Il a donc saisi le Tribunal administratif de Dijon qui a rejeté sa demande d’annulation. Il a décidé de se pourvoir en cassation devant le Conseil d’Etat.

La solution

Le principal grief du requérant était une méconnaissance du principe d’égalité garanti par l’article 6 de la Déclaration des droits de l’Homme et du citoyen, en ce que l’article 24 du décret du 26 décembre 2003 prévoit pour les concubins une charge de la preuve de l’entretien de l’enfant plus compliquée que pour les couples mariés.

En effet, cet article impose de justifier d'avoir assumé pendant une durée d'au moins neuf ans la charge effective et permanente des enfants de son concubin par la production de tout document administratif établissant que les enfants regardés comme recueillis au foyer ont été retenus pour l'octroi des prestations familiales ou du supplément familial de traitement ou pour le calcul de l'impôt sur le revenu, alors que cette obligation n'est pas imposée aux conjoints.

Le Conseil d’Etat valide dans un premier temps la différence de traitement résultant de l’obligation de justifier « avoir assumé la charge effective et permanente » des enfants de son concubin, car elle trouve sa justification dans une différence de situation en rapport direct avec l'objet de la norme.

Il résulte du code civil qu’à la différence des époux, les concubins ne sont légalement tenus à aucune solidarité financière à l'égard des tiers ni à aucune obligation réciproque. A l'inverse, le régime du mariage a pour objet non seulement d'organiser les obligations personnelles, matérielles et patrimoniales des époux pendant la durée de leur union, mais également d'assurer la protection de la famille. Ce régime assure aussi une protection en cas de dissolution du mariage.

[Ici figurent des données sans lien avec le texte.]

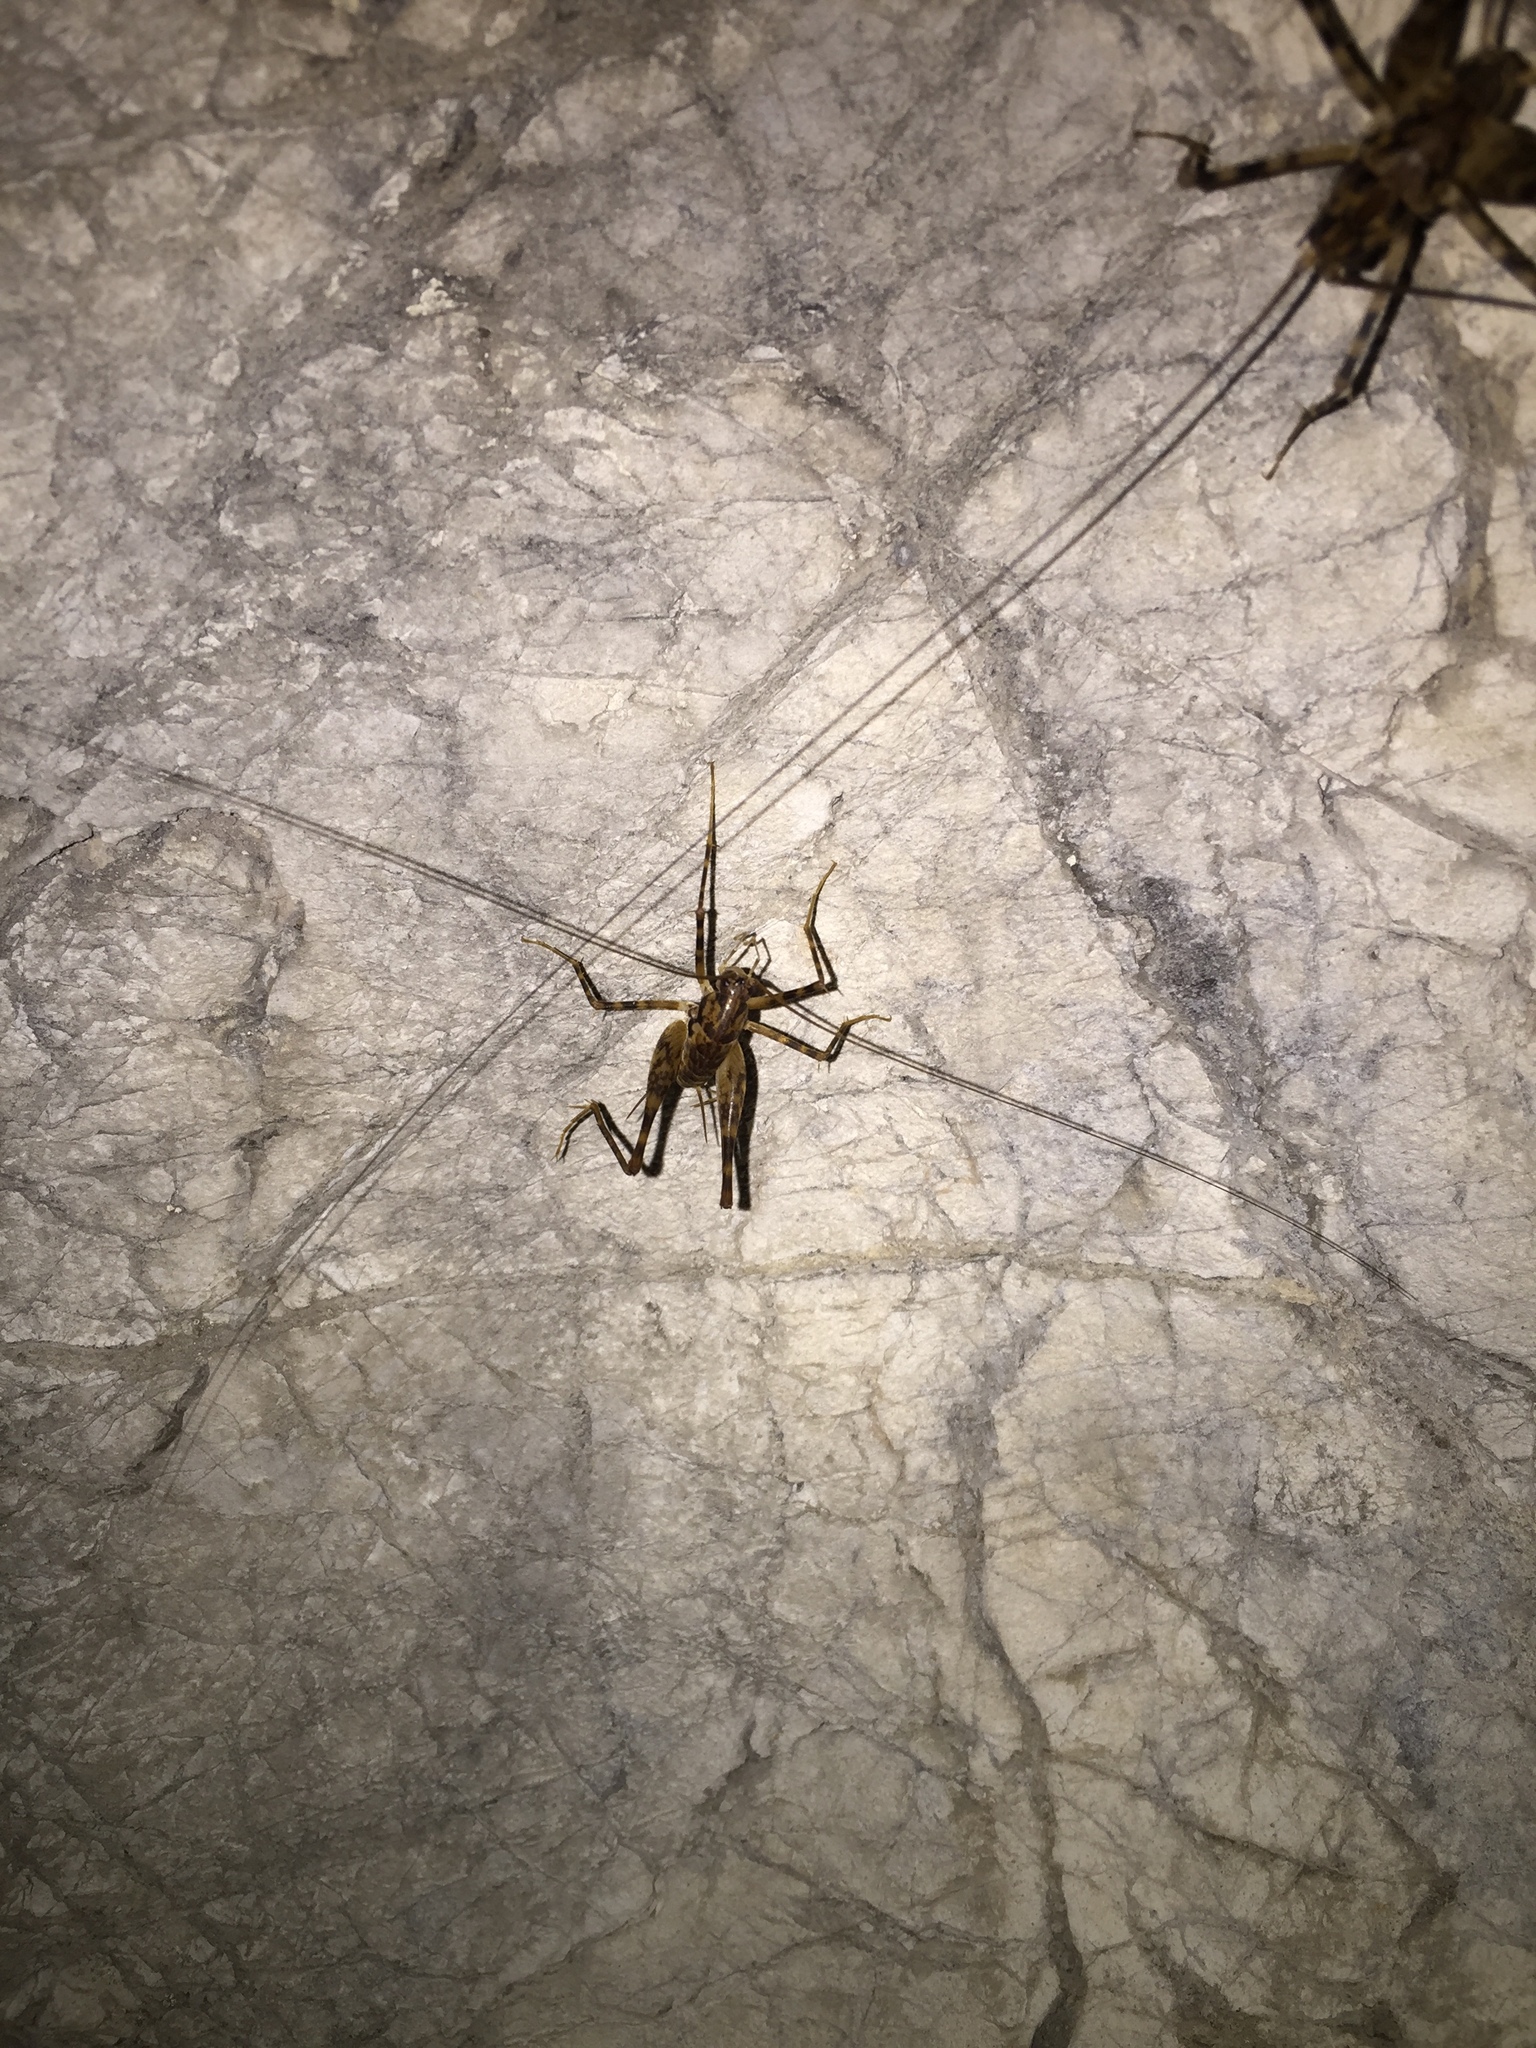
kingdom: Animalia
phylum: Arthropoda
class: Insecta
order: Orthoptera
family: Rhaphidophoridae
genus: Diestrammena
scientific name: Diestrammena japanica
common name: Japanese camel cricket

Pour autant, le Conseil d’Etat estime qu’il existe bien une rupture d’égalité dans la mesure où l’article 24 limite la possibilité de pouvoir justifier avoir assumé la charge effective et permanente de l'enfant de son concubin aux seuls cas où le pensionné a, pour cet enfant, perçu les prestations familiales ou le supplément familial de traitement ou a bénéficié de l'avantage familial au titre de l'impôt sur le revenu.

Il ne peut pas être interdit d’établir par tout moyen avoir assumé avec son concubin la charge effective et permanente des enfants.

Si le requérant est donc fondé à soutenir que l’article 24 ne peut lui être opposé en ce sens, il n’obtiendra pas ici pour autant l’annulation sollicitée faute d’avoir apporté une preuve suffisante.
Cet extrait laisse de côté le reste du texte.